**MATERIAL SHOWN**
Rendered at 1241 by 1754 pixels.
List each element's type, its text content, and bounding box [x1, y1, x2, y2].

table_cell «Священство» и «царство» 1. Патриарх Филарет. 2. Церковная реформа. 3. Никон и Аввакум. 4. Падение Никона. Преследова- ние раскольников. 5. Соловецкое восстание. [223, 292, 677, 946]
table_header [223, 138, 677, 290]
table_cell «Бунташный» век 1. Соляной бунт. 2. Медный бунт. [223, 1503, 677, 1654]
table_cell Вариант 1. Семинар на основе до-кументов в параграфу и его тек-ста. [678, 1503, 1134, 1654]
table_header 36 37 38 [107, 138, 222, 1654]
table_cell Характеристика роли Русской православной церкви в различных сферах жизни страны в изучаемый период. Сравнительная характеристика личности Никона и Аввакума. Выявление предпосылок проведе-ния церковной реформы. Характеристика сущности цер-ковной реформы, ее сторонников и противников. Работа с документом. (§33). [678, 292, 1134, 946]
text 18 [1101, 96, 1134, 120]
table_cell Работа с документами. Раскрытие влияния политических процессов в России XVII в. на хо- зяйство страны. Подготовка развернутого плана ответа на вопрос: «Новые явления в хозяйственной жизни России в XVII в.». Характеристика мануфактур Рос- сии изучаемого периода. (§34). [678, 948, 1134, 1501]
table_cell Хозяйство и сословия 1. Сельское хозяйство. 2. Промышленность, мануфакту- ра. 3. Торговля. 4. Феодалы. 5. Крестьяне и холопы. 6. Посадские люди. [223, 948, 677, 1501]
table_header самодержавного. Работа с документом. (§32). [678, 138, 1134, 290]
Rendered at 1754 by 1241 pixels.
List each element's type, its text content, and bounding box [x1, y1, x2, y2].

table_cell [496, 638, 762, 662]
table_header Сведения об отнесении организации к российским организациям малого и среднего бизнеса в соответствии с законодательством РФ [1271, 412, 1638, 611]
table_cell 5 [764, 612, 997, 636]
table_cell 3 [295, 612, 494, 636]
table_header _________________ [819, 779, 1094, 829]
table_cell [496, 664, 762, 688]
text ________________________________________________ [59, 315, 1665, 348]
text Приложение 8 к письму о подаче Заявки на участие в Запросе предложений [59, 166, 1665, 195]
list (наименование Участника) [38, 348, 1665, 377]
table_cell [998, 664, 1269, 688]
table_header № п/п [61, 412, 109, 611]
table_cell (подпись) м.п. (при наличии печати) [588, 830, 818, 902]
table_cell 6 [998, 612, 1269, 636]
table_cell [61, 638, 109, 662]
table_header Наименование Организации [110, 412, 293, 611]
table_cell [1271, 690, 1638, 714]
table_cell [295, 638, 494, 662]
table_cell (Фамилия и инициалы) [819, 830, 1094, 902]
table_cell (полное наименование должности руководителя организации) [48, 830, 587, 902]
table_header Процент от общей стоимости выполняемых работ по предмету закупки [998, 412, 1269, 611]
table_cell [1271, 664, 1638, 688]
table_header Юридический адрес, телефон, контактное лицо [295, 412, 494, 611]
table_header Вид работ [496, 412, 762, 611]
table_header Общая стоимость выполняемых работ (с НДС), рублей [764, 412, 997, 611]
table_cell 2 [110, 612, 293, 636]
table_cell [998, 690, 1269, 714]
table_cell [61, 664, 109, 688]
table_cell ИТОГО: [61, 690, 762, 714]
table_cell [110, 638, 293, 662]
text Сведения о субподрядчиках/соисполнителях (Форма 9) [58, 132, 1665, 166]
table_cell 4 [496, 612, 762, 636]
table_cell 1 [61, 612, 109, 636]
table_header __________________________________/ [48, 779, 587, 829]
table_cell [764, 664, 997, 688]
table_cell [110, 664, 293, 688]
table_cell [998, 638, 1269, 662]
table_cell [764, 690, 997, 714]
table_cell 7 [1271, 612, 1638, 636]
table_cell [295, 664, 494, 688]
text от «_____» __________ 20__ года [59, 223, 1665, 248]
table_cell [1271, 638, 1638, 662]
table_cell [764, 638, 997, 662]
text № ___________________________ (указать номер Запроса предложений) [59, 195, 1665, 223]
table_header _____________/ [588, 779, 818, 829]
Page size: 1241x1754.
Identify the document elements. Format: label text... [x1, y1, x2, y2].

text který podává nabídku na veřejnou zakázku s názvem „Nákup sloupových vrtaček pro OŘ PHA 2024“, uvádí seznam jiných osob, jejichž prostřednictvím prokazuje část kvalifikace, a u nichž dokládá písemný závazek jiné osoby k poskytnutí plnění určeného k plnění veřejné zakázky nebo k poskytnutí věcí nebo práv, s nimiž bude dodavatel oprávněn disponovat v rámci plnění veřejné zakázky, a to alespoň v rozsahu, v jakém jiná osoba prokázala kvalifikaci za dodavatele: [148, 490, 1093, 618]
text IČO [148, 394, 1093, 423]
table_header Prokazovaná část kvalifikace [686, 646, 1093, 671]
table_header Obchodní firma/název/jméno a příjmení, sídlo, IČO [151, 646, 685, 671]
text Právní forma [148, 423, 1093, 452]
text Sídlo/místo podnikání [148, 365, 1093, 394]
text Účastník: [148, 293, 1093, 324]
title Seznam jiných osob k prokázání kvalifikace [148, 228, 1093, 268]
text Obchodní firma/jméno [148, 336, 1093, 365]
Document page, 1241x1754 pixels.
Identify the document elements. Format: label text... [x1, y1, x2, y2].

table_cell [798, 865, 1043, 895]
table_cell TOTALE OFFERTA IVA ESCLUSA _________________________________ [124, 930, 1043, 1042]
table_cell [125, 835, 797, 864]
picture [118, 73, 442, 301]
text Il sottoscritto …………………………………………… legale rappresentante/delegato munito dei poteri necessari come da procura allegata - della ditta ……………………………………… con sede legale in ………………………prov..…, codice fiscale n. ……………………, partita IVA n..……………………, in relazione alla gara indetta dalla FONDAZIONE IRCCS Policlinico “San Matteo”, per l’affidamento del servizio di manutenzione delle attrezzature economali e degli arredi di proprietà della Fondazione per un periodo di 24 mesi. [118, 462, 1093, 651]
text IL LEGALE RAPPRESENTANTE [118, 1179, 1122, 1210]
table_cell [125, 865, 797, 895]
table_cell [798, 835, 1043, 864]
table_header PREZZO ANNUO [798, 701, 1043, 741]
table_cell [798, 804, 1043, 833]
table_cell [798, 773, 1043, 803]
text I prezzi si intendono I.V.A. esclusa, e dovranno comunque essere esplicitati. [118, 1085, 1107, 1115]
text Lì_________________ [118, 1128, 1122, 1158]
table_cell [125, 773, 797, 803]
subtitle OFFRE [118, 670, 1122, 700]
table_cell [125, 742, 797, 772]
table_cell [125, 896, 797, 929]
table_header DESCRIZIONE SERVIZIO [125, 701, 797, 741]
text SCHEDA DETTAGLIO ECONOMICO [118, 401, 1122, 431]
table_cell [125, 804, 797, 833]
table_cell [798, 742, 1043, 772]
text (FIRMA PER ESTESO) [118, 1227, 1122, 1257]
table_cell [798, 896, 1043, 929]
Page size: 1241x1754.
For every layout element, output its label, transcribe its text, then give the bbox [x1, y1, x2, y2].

**BRIEF**
Every entry must be retyped in full, exactly as given.

**EXERCISE ANSWER**
Rendered at 1241 by 1754 pixels.
List each element's type, its text content, and bounding box [x1, y1, x2, y2].

table_cell «Священство» и «царство» 1. Патриарх Филарет. 2. Церковная реформа. 3. Никон и Аввакум. 4. Падение Никона. Преследова- ние раскольников. 5. Соловецкое восстание. [223, 292, 677, 946]
table_header [223, 138, 677, 290]
table_cell «Бунташный» век 1. Соляной бунт. 2. Медный бунт. [223, 1503, 677, 1654]
table_cell Вариант 1. Семинар на основе до-кументов в параграфу и его тек-ста. [678, 1503, 1134, 1654]
table_header 36 37 38 [107, 138, 222, 1654]
table_cell Характеристика роли Русской православной церкви в различных сферах жизни страны в изучаемый период. Сравнительная характеристика личности Никона и Аввакума. Выявление предпосылок проведе-ния церковной реформы. Характеристика сущности цер-ковной реформы, ее сторонников и противников. Работа с документом. (§33). [678, 292, 1134, 946]
text 18 [1101, 96, 1134, 120]
table_cell Работа с документами. Раскрытие влияния политических процессов в России XVII в. на хо- зяйство страны. Подготовка развернутого плана ответа на вопрос: «Новые явления в хозяйственной жизни России в XVII в.». Характеристика мануфактур Рос- сии изучаемого периода. (§34). [678, 948, 1134, 1501]
table_cell Хозяйство и сословия 1. Сельское хозяйство. 2. Промышленность, мануфакту- ра. 3. Торговля. 4. Феодалы. 5. Крестьяне и холопы. 6. Посадские люди. [223, 948, 677, 1501]
table_header самодержавного. Работа с документом. (§32). [678, 138, 1134, 290]
Rendered at 1754 by 1241 pixels.
List each element's type, its text content, and bounding box [x1, y1, x2, y2].

table_cell [496, 638, 762, 662]
table_header Сведения об отнесении организации к российским организациям малого и среднего бизнеса в соответствии с законодательством РФ [1271, 412, 1638, 611]
table_cell 5 [764, 612, 997, 636]
table_cell 3 [295, 612, 494, 636]
table_header _________________ [819, 779, 1094, 829]
table_cell [496, 664, 762, 688]
text ________________________________________________ [59, 315, 1665, 348]
text Приложение 8 к письму о подаче Заявки на участие в Запросе предложений [59, 166, 1665, 195]
list (наименование Участника) [38, 348, 1665, 377]
table_cell [998, 664, 1269, 688]
table_header № п/п [61, 412, 109, 611]
table_cell (подпись) м.п. (при наличии печати) [588, 830, 818, 902]
table_cell 6 [998, 612, 1269, 636]
table_cell [61, 638, 109, 662]
table_header Наименование Организации [110, 412, 293, 611]
table_cell [1271, 690, 1638, 714]
table_cell [295, 638, 494, 662]
table_cell (Фамилия и инициалы) [819, 830, 1094, 902]
table_cell (полное наименование должности руководителя организации) [48, 830, 587, 902]
table_header Процент от общей стоимости выполняемых работ по предмету закупки [998, 412, 1269, 611]
table_cell [1271, 664, 1638, 688]
table_header Юридический адрес, телефон, контактное лицо [295, 412, 494, 611]
table_header Вид работ [496, 412, 762, 611]
table_header Общая стоимость выполняемых работ (с НДС), рублей [764, 412, 997, 611]
table_cell 2 [110, 612, 293, 636]
table_cell [998, 690, 1269, 714]
table_cell [61, 664, 109, 688]
table_cell ИТОГО: [61, 690, 762, 714]
table_cell [110, 638, 293, 662]
text Сведения о субподрядчиках/соисполнителях (Форма 9) [58, 132, 1665, 166]
table_cell 4 [496, 612, 762, 636]
table_cell 1 [61, 612, 109, 636]
table_header __________________________________/ [48, 779, 587, 829]
table_cell [764, 664, 997, 688]
table_cell [110, 664, 293, 688]
table_cell [998, 638, 1269, 662]
table_cell [764, 690, 997, 714]
table_cell 7 [1271, 612, 1638, 636]
table_cell [295, 664, 494, 688]
text от «_____» __________ 20__ года [59, 223, 1665, 248]
table_cell [1271, 638, 1638, 662]
table_cell [764, 638, 997, 662]
text № ___________________________ (указать номер Запроса предложений) [59, 195, 1665, 223]
table_header _____________/ [588, 779, 818, 829]
Page size: 1241x1754.
Identify the document elements. Format: label text... [x1, y1, x2, y2].

text který podává nabídku na veřejnou zakázku s názvem „Nákup sloupových vrtaček pro OŘ PHA 2024“, uvádí seznam jiných osob, jejichž prostřednictvím prokazuje část kvalifikace, a u nichž dokládá písemný závazek jiné osoby k poskytnutí plnění určeného k plnění veřejné zakázky nebo k poskytnutí věcí nebo práv, s nimiž bude dodavatel oprávněn disponovat v rámci plnění veřejné zakázky, a to alespoň v rozsahu, v jakém jiná osoba prokázala kvalifikaci za dodavatele: [148, 490, 1093, 618]
text IČO [148, 394, 1093, 423]
table_header Prokazovaná část kvalifikace [686, 646, 1093, 671]
table_header Obchodní firma/název/jméno a příjmení, sídlo, IČO [151, 646, 685, 671]
text Právní forma [148, 423, 1093, 452]
text Sídlo/místo podnikání [148, 365, 1093, 394]
text Účastník: [148, 293, 1093, 324]
title Seznam jiných osob k prokázání kvalifikace [148, 228, 1093, 268]
text Obchodní firma/jméno [148, 336, 1093, 365]
Document page, 1241x1754 pixels.
Identify the document elements. Format: label text... [x1, y1, x2, y2].

table_cell [798, 865, 1043, 895]
table_cell TOTALE OFFERTA IVA ESCLUSA _________________________________ [124, 930, 1043, 1042]
table_cell [125, 835, 797, 864]
picture [118, 73, 442, 301]
text Il sottoscritto …………………………………………… legale rappresentante/delegato munito dei poteri necessari come da procura allegata - della ditta ……………………………………… con sede legale in ………………………prov..…, codice fiscale n. ……………………, partita IVA n..……………………, in relazione alla gara indetta dalla FONDAZIONE IRCCS Policlinico “San Matteo”, per l’affidamento del servizio di manutenzione delle attrezzature economali e degli arredi di proprietà della Fondazione per un periodo di 24 mesi. [118, 462, 1093, 651]
text IL LEGALE RAPPRESENTANTE [118, 1179, 1122, 1210]
table_cell [125, 865, 797, 895]
table_cell [798, 835, 1043, 864]
table_header PREZZO ANNUO [798, 701, 1043, 741]
table_cell [798, 804, 1043, 833]
table_cell [798, 773, 1043, 803]
text I prezzi si intendono I.V.A. esclusa, e dovranno comunque essere esplicitati. [118, 1085, 1107, 1115]
text Lì_________________ [118, 1128, 1122, 1158]
table_cell [125, 773, 797, 803]
subtitle OFFRE [118, 670, 1122, 700]
table_cell [125, 742, 797, 772]
table_cell [125, 896, 797, 929]
table_header DESCRIZIONE SERVIZIO [125, 701, 797, 741]
text SCHEDA DETTAGLIO ECONOMICO [118, 401, 1122, 431]
table_cell [125, 804, 797, 833]
table_cell [798, 742, 1043, 772]
text (FIRMA PER ESTESO) [118, 1227, 1122, 1257]
table_cell [798, 896, 1043, 929]
Page size: 1241x1754.
For every layout element, output its label, transcribe its text, then give the bbox [x1, y1, x2, y2].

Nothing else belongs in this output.